START Document passage

For me, like the other Beatles Anniversary Edition releases, the highlights of this set are the outtakes. As they did on Sgt. Pepper and “The White Album,” the team at Apple Records arranged the material chronologically so you can follow along with the album’s progress.

It’s amazing to hear rough mixes of the huge medley on side two of the LP (known as “The Long One”), but to also hear the outtake recordings of the individual songs in the medley, to see how they brilliantly the Beatles and George Martin brought them together in the mix. Before the nature sound effects that connected “You Never Give Me Your Money” and “Sun King” were added, you get to hear that a simple organ note, a temporary solution, was played to connect the two. “Her Majesty,” originally in the long medley but cut out at Paul’s request, is back on one of the rough mixes, right between “Mean Mr. Mustard” and “Polythene Pam,” and it sounds like it belongs there. And speaking of “Her Majesty,” all three takes of Paul’s quick solo tune are also separately included in the set.

END Document passage

Requirement>
Write the next few sentences of the passage on the Beatles Anniversary Edition outtakes, picking up right after its final line.

START Recorded information

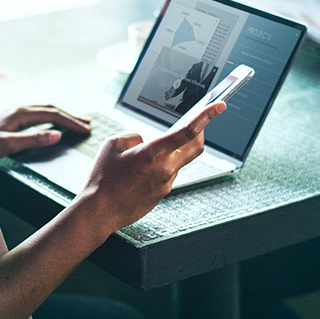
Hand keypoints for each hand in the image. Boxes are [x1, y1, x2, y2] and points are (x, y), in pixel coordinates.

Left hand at [0, 105, 90, 161]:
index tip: (86, 129)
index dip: (72, 121)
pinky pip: (34, 115)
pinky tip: (47, 123)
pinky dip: (48, 118)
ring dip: (60, 115)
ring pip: (42, 110)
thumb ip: (33, 140)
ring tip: (73, 121)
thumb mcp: (7, 145)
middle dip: (70, 116)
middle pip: (50, 109)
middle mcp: (17, 109)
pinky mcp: (6, 118)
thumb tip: (57, 135)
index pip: (53, 114)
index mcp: (20, 113)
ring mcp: (11, 112)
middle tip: (87, 123)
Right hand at [73, 102, 225, 233]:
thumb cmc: (102, 179)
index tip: (220, 105)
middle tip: (198, 123)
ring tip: (144, 156)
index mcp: (154, 153)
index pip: (188, 131)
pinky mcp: (162, 195)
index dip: (207, 115)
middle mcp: (165, 169)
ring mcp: (166, 184)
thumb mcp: (113, 145)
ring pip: (178, 161)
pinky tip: (140, 172)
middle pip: (196, 147)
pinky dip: (160, 167)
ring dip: (171, 153)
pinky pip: (167, 175)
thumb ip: (134, 136)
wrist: (99, 212)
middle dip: (201, 132)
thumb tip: (145, 141)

END Recorded information

Written response>
In addition to outtakes of the album’s tracks, alternate versions of “The Ballad Of John And Yoko” and “Old Brown Shoe,” the A and B side of their late spring 1969 single, are also here, as are two Paul demos he gave to Apple artists to record during that era. The first demo, “Goodbye,” was a song Paul wrote for Mary Hopkin to release as a single, and although it’s great that this demo is on here, I was surprised by the sound quality. I have bootlegs that have a higher quality version of the “Goodbye” demo than what’s included on the set. It’s really the only negative on this whole set of outtakes.

The second demo on the disc is “Come And Get It,” which Paul wrote for Apple band Badfinger to release as their debut single under their new name. A version of this demo was mixed by Geoff Emerick and used in 1996 on the Beatles’ Anthology 3 but, for the first time, the original 1969 stereo mix of the song is included on this new set and it is amazing!

Not only are the musical portions of these outtakes awesome, but so is all the chatter among the bandmates between takes/songs. It shows the band in great spirits throughout, laughing and joking with each other, trading comments about the structures of the songs and really working as a cohesive unit, just like old times.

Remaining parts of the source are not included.